In effect, some market countries are attempting to tax the digital services sector as though the law provided for global formulary apportionment (which it does not), allocating global profits, both routine and non-routine, among countries on the basis of sales to local residents or the number of local users of the taxpayer’s services. The thinking appears to be, “They are making profits because our residents are buying, or using, their services, so we should be able to tax the part of their total profit that is proportional to our market.”
This also is a myth, as it overlooks the important fact that another reason for the profits is massive spending on research and development, and network infrastructure, outside of those market countries. That spending is deducted in computing the companies’ income tax liability in the places where the R&D is conducted and the network infrastructure is located. Why should the countries that have made that investment in the success of those businesses be denied the ability to collect income tax based on the full measure of profits that are attributable to the R&D efforts and capital investments?
The Inclusive Framework process is clearly a politically driven one. If politics is the art of compromise, perhaps the member countries will eventually settle on a deal that gives everyone a bit of what they want. But it is important to make policy based on reality, not myth.

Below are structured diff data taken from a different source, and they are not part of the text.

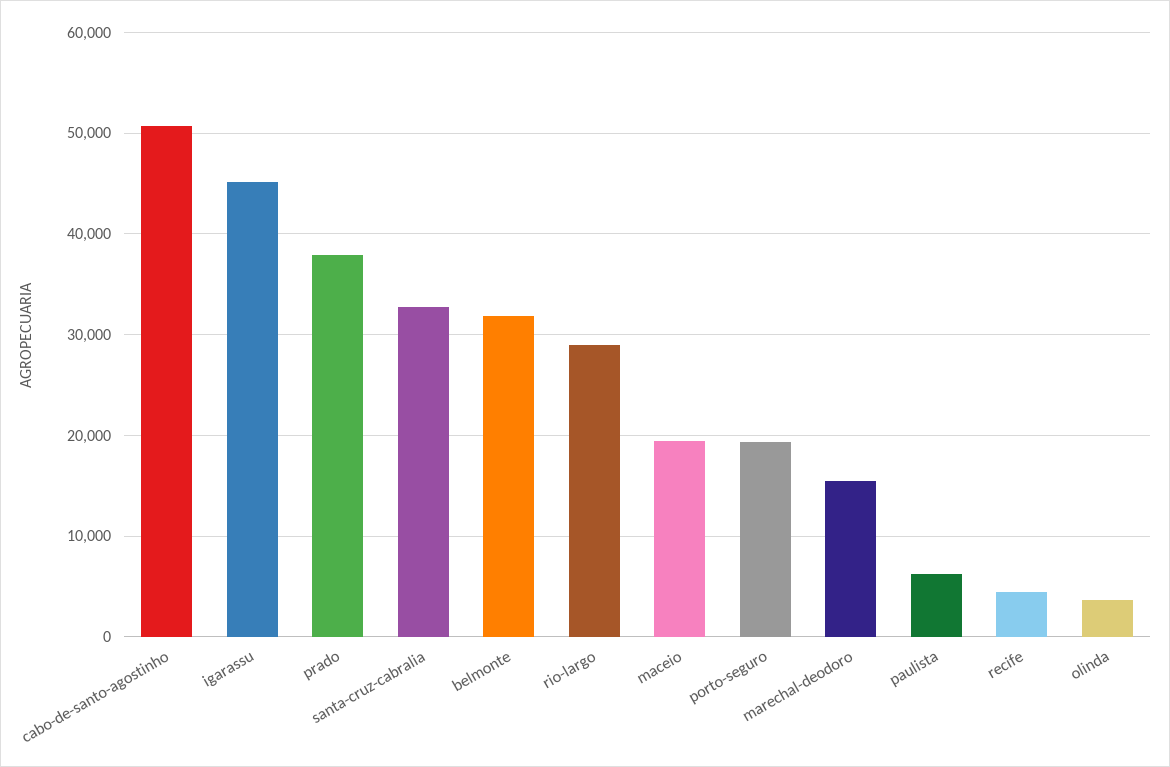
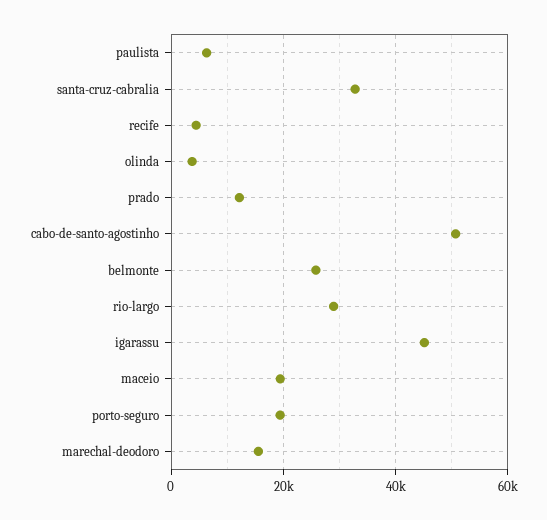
  {
    "cabo-de-santo-agostinho": 51000,
    "igarassu": 45000,
-   "prado": 38000,
+   "prado": 12000,
    "santa-cruz-cabralia": 33000,
-   "belmonte": 32000,
+   "belmonte": 26000,
    "rio-largo": 29000,
    "maceio": 19000,
    "porto-seguro": 19000,
    "marechal-deodoro": 16000,
    "paulista": 6000,
    "recife": 4000,
    "olinda": 4000
  }

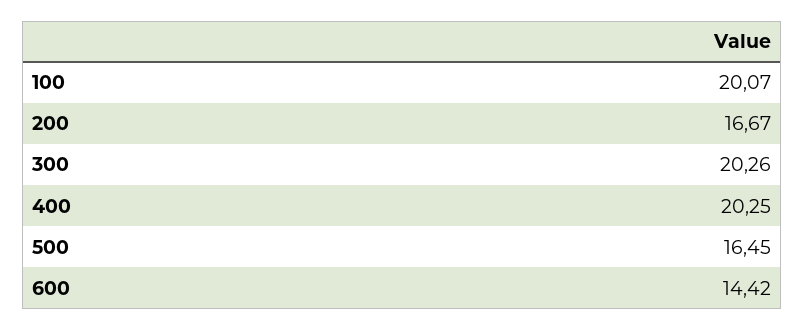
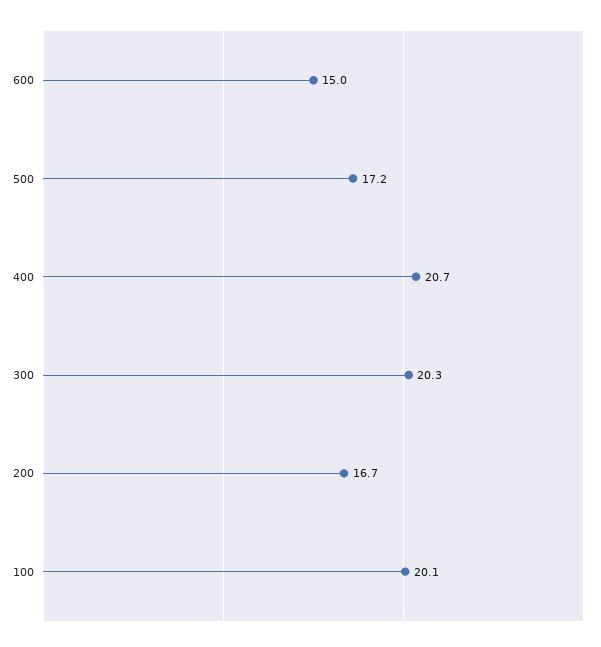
  {
    "100": 20.07,
    "200": 16.67,
    "300": 20.26,
-   "400": 20.25,
+   "400": 20.7,
-   "500": 16.45,
+   "500": 17.2,
-   "600": 14.42
+   "600": 15
  }

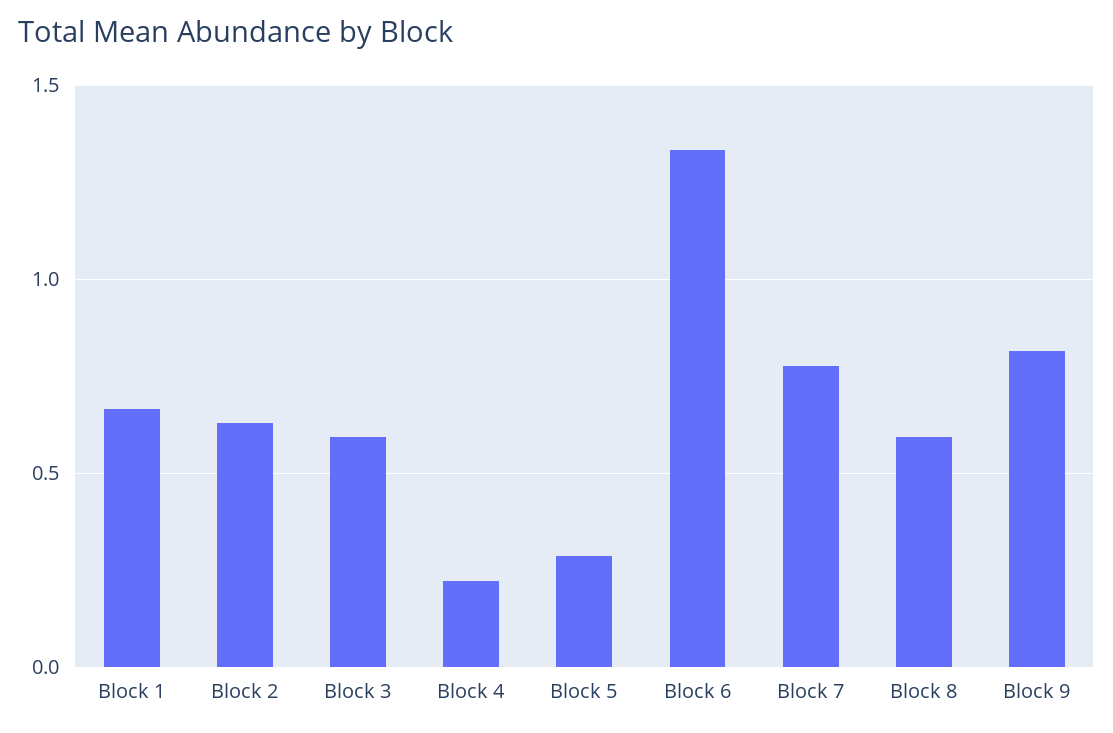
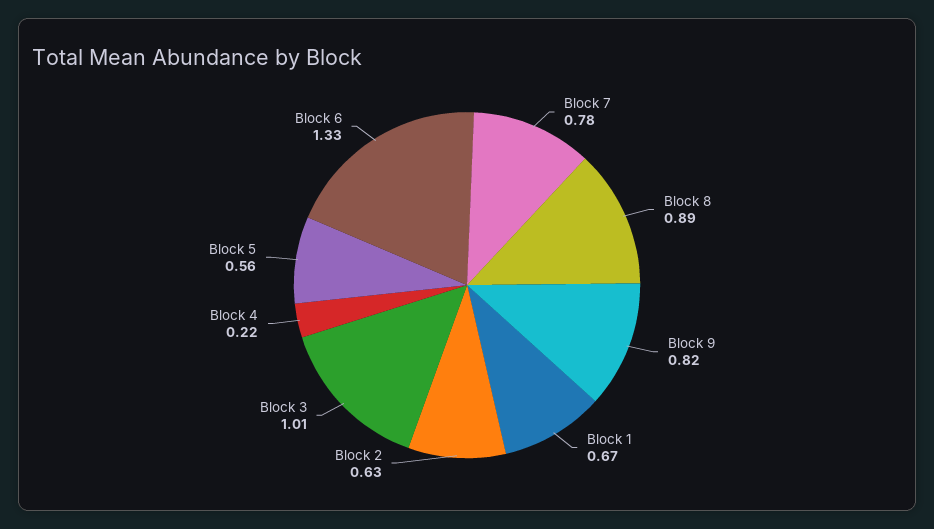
  {
    "Block 1": 0.67,
    "Block 2": 0.63,
-   "Block 3": 0.6,
+   "Block 3": 1.01,
    "Block 4": 0.22,
-   "Block 5": 0.3,
+   "Block 5": 0.56,
    "Block 6": 1.33,
    "Block 7": 0.78,
-   "Block 8": 0.6,
+   "Block 8": 0.89,
    "Block 9": 0.82
  }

The international business community, understandably, wants tax rules that are reasonably clear, consistent, administrable by taxpayers and governments alike, and not punitive. The Inclusive Framework could probably achieve that, with regard to profit allocation to markets at least, by tweaking the current rules to introduce a formula that reallocates a modest amount of a multinational’s non-routine profit to its markets. We won’t know the outcome until a future year, but there is still hope that the outcome will be reasonable.
This column does not necessarily reflect the opinion of The Bureau of National Affairs, Inc. or its owners.
Jeff VanderWolk is a partner at Squire Patton Boggs (US) LLP in Washington.